Yikes! Claire, if you consider the dungeon normal punishment for bad behavior, dare we ask what you would do for a serious crime? Perhaps, you've seen too many movies set in medieval times.

"If I were queen, everybody would serve God, or they would go to jail," says Autumn, 9. "If they still don't learn their lesson by the time they die, just remember they don't serve breakfast in hell."

Autumn, no one will ever accuse you of holding back. With that attitude, you'll probably never serve as a diplomat at the United Nations. Just remember that conversion by force is no conversion at all.

Jesus never took up the sword to persuade. He restored the ear of a man who came to arrest him after the Apostle Peter cut it off. "Put your sword in its place, for all who take the sword will perish by the sword," Jesus told Peter (Matthew 26:52).

Christians should never use force to make anyone believe in the Lord Jesus as Savior. Neither should anyone be forced to follow Jesus as a disciple.

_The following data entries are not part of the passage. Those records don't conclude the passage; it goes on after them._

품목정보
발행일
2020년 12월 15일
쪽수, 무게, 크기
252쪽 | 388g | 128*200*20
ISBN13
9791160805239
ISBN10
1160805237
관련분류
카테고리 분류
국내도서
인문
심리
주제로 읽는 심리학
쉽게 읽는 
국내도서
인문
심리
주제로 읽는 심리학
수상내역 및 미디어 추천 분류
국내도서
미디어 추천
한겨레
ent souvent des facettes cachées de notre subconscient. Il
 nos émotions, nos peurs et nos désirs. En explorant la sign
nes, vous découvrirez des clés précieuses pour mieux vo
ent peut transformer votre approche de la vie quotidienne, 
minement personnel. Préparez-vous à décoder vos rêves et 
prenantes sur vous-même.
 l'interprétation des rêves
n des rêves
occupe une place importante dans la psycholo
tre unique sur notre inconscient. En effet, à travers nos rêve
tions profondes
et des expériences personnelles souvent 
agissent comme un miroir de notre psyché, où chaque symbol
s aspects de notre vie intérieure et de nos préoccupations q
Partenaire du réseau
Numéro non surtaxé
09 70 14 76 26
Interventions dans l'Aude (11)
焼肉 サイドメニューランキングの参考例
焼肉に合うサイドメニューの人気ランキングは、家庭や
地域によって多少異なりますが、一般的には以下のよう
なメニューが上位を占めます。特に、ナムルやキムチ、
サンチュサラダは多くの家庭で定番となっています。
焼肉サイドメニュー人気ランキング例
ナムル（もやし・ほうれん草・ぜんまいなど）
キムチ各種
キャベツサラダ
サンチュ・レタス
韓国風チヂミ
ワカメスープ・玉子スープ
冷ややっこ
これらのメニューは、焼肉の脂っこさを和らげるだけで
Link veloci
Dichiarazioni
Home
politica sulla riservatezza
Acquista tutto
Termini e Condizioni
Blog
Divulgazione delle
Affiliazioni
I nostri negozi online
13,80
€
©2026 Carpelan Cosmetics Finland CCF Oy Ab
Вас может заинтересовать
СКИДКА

Jesus had unimaginable power. Yet he wept over Jerusalem, saying that he wanted to gather the Jews to himself as a hen gathers her chicks, but they wouldn't come to him (Matthew 23:37-39). Jesus foresaw the coming destruction in A.D. 70, when the Romans would leave Jerusalem in ruins, and the nation would cease to exist.

Under the reign of "King" Andrew, 11, "Everyone would be told about Jesus. They would have a choice and not be forced."

English clergyman Roger Williams founded Rhode Island to create a haven for religious dissenters. Williams sometimes debated with leaders of Christian sects whom he considered heretics, but he refrained from using his power as a government leader to coerce.

The Rhode Island experiment worked so well that the framers of our Constitution borrowed heavily from its constitution.

Williams' ideas are not welcome in some places today. I'll never forget my conversation in the early 1990s at the Saudi Arabian Embassy in Washington, D.